Executive Order N-6-26: What California Employers Need to Know About the Future of AI in the Workplace

California Gov. Gavin Newsom signed Executive Order N-6-26 on May 21. The executive order is aimed at preparing California workers, businesses, and communities for the labor-market disruptions expected from artificial intelligence (AI).

Purpose Behind the Executive Order

The executive order responds to rapid AI adoption in California and the potential for job losses due to AI automation.  While it does not impose immediate new compliance obligations on private employers, it does mandate a series of agency reviews, reports, and tools to inform future legislation and policy. Employers who chalk this development up to a distant policy debate will likely be caught flat-footed.

What the order sets in motion

  • A WARN Act rebuilt for AI automation. The Labor and Workforce Development Agency must recommend revisions to the WARN statute to make it more responsive to AI-driven layoffs and restructurings. The order further directs agencies to consider required severance, equity, and job training. This represents a sharp departure from California's long-standing practice of leaving severance to private bargaining.

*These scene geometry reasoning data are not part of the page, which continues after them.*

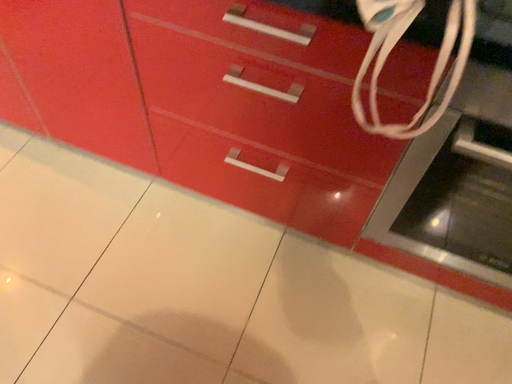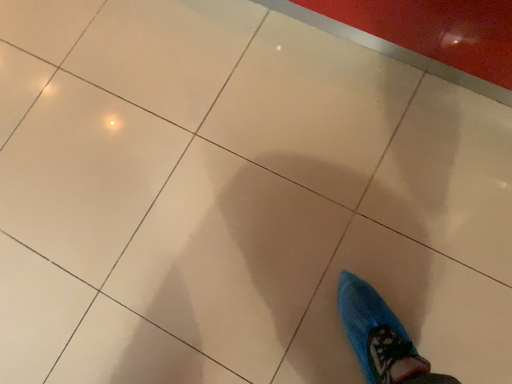
Question: Which way did the camera rotate in the video?

Choices:
 (A) rotated left
 (B) rotated right

Answer: (A)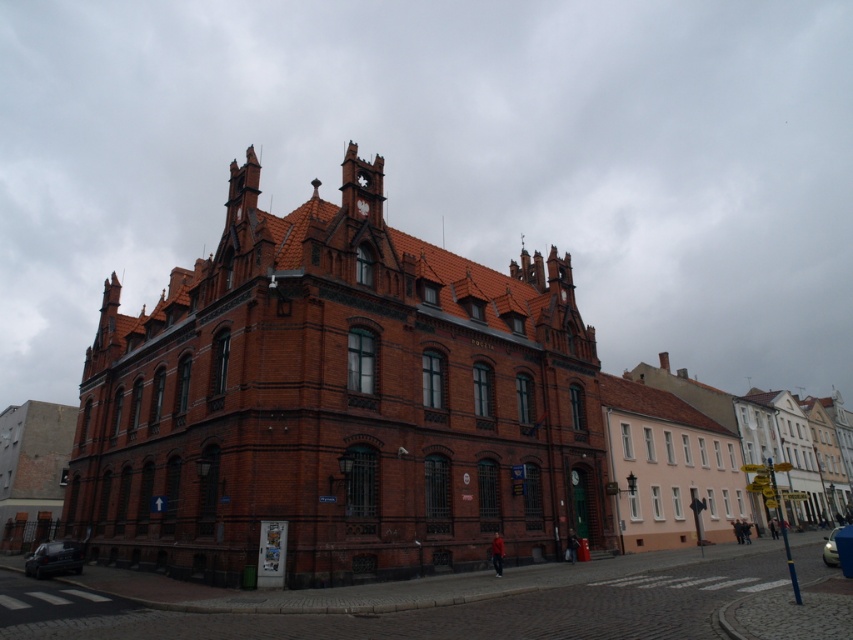
Which is more to the left, shiny black car at lower left or white glossy clock at upper center?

  • Government data that cuts against employers. Two new resources, an analysis of AI's disproportionate impact on demographic groups and an Employment Development Department dashboard tracking sectoral effects, will give plaintiffs and regulators an evidentiary head start in discrimination claims.

  • A wider net. The order further ties workforce disruption to California's civil rights and privacy regimes. 

Where the litigation goes next

The fight will not be over whether a machine made the call. It will be over how it did, what data the employer fed it, what the human reviewer actually decided, and whether any of it was written down. Good documentation becomes even more important.

Five moves to make now

  1. Map your AI. Resume screeners, productivity trackers, scheduling apps, and generative tools in performance reviews can all qualify as automated decision systems.

  2. Test before you're asked. Implement validation testing to show tools are job-related and free of adverse impact.

  3. Build flexibility into RIFs. Anticipate tougher WARN and severance requirements before they exist.

  4. Keep humans in charge. Ensure managers reach their own conclusions and record the business reasons.

  5. Govern centrally. One inventory, one owner, one defensible compliance record.

The shift is already here. AI is no longer just a tool employers can use to assist with HR functions; it has become yet another “decision” that will be scrutinized by law. The only open question is how fast employers adjust.